*To do*.
Please restate the records that follow exactly, skipping their images.

[Source records]
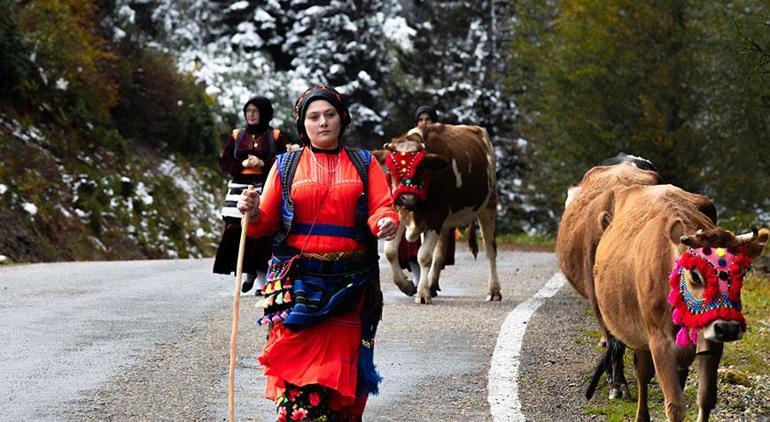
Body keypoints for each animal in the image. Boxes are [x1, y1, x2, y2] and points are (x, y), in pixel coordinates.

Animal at [374, 123, 498, 304]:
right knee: (439, 253)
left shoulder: (435, 217)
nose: (407, 197)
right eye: (392, 167)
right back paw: (431, 285)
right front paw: (407, 285)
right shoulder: (401, 211)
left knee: (490, 249)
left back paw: (494, 291)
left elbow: (424, 256)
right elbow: (390, 251)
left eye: (421, 167)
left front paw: (422, 294)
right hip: (446, 222)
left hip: (488, 205)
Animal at [592, 185, 764, 422]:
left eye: (743, 272)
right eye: (695, 275)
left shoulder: (712, 341)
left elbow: (706, 398)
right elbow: (674, 405)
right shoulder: (659, 340)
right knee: (642, 374)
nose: (728, 328)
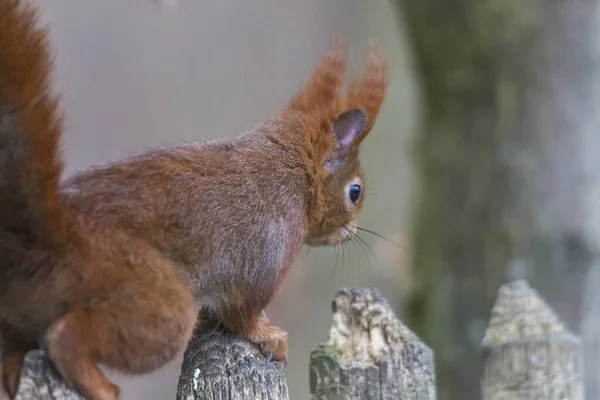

*Output*.
Body keypoints for each animal in the image. Boxes are [x1, y1, x2, y2] and points are (x, y), in pixel coordinates.

Animal at [374, 123, 498, 304]:
right knee: (439, 253)
left shoulder: (435, 217)
nose: (407, 197)
right eye: (392, 167)
right back paw: (431, 285)
right front paw: (407, 285)
right shoulder: (401, 211)
left knee: (490, 249)
left back paw: (494, 291)
left elbow: (424, 256)
right elbow: (390, 251)
left eye: (421, 167)
left front paw: (422, 294)
right hip: (446, 222)
left hip: (488, 205)
Animal at [592, 185, 764, 422]:
left eye: (743, 272)
right eye: (695, 275)
left shoulder: (712, 341)
left elbow: (706, 398)
right elbow: (674, 405)
right shoulder: (659, 340)
right knee: (642, 374)
nose: (728, 328)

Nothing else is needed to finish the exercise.